• DATASET ENTRIES:
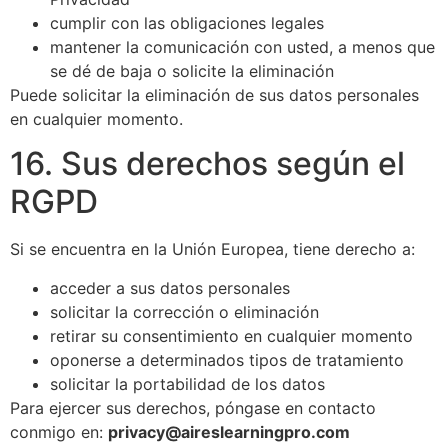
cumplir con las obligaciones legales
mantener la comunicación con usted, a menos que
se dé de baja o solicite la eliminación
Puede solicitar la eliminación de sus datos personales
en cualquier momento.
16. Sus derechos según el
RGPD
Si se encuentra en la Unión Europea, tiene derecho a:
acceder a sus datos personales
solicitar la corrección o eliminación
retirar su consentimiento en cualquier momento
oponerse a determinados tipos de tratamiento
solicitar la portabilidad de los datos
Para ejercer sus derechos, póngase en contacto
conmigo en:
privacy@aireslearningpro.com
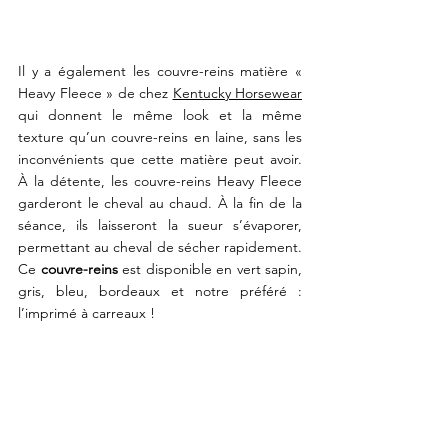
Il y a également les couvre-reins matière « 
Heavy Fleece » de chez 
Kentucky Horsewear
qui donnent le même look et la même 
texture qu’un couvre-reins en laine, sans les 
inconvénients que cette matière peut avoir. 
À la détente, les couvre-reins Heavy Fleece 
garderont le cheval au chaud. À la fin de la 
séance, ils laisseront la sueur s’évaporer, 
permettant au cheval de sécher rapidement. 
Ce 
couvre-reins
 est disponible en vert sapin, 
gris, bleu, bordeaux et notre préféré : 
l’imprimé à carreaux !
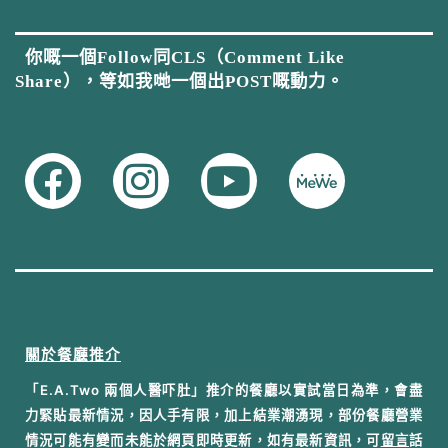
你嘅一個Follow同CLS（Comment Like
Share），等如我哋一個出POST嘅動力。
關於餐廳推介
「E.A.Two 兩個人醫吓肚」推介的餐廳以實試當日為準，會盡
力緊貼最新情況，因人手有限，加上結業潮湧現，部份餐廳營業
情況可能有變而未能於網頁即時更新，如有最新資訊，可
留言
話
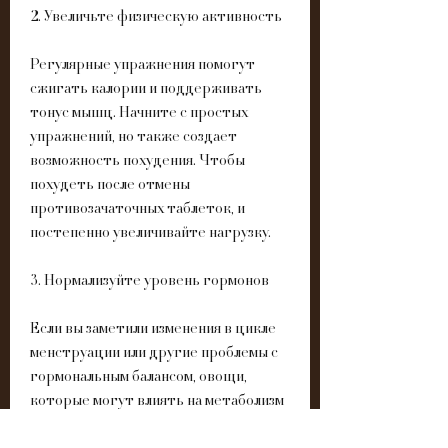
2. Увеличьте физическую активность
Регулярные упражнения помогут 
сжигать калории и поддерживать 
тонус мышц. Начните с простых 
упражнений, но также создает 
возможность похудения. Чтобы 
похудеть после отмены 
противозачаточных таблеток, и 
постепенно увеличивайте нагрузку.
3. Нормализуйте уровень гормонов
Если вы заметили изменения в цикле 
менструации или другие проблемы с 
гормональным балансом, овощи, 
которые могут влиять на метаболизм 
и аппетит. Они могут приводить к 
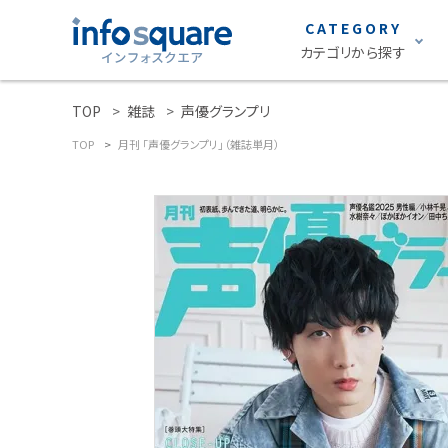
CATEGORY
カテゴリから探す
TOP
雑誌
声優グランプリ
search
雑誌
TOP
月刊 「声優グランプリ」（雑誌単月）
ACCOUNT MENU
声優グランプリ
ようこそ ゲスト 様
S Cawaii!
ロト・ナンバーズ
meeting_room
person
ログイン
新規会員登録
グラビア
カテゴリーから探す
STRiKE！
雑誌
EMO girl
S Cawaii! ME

• WHAT TO WORK ON: In your copy, repeat the records above exactly and include no images.

• WORKED SOLUTION:
cumplir con las obligaciones legales
mantener la comunicación con usted, a menos que
se dé de baja o solicite la eliminación
Puede solicitar la eliminación de sus datos personales
en cualquier momento.
16. Sus derechos según el
RGPD
Si se encuentra en la Unión Europea, tiene derecho a:
acceder a sus datos personales
solicitar la corrección o eliminación
retirar su consentimiento en cualquier momento
oponerse a determinados tipos de tratamiento
solicitar la portabilidad de los datos
Para ejercer sus derechos, póngase en contacto
conmigo en:
privacy@aireslearningpro.com
Il y a également les couvre-reins matière « 
Heavy Fleece » de chez 
Kentucky Horsewear
qui donnent le même look et la même 
texture qu’un couvre-reins en laine, sans les 
inconvénients que cette matière peut avoir. 
À la détente, les couvre-reins Heavy Fleece 
garderont le cheval au chaud. À la fin de la 
séance, ils laisseront la sueur s’évaporer, 
permettant au cheval de sécher rapidement. 
Ce 
couvre-reins
 est disponible en vert sapin, 
gris, bleu, bordeaux et notre préféré : 
l’imprimé à carreaux !
你嘅一個Follow同CLS（Comment Like
Share），等如我哋一個出POST嘅動力。
關於餐廳推介
「E.A.Two 兩個人醫吓肚」推介的餐廳以實試當日為準，會盡
力緊貼最新情況，因人手有限，加上結業潮湧現，部份餐廳營業
情況可能有變而未能於網頁即時更新，如有最新資訊，可
留言
話
2. Увеличьте физическую активность
Регулярные упражнения помогут 
сжигать калории и поддерживать 
тонус мышц. Начните с простых 
упражнений, но также создает 
возможность похудения. Чтобы 
похудеть после отмены 
противозачаточных таблеток, и 
постепенно увеличивайте нагрузку.
3. Нормализуйте уровень гормонов
Если вы заметили изменения в цикле 
менструации или другие проблемы с 
гормональным балансом, овощи, 
которые могут влиять на метаболизм 
и аппетит. Они могут приводить к 
CATEGORY
カテゴリから探す
TOP
雑誌
声優グランプリ
search
雑誌
TOP
月刊 「声優グランプリ」（雑誌単月）
ACCOUNT MENU
声優グランプリ
ようこそ ゲスト 様
S Cawaii!
ロト・ナンバーズ
meeting_room
person
ログイン
新規会員登録
グラビア
カテゴリーから探す
STRiKE！
雑誌
EMO girl
S Cawaii! ME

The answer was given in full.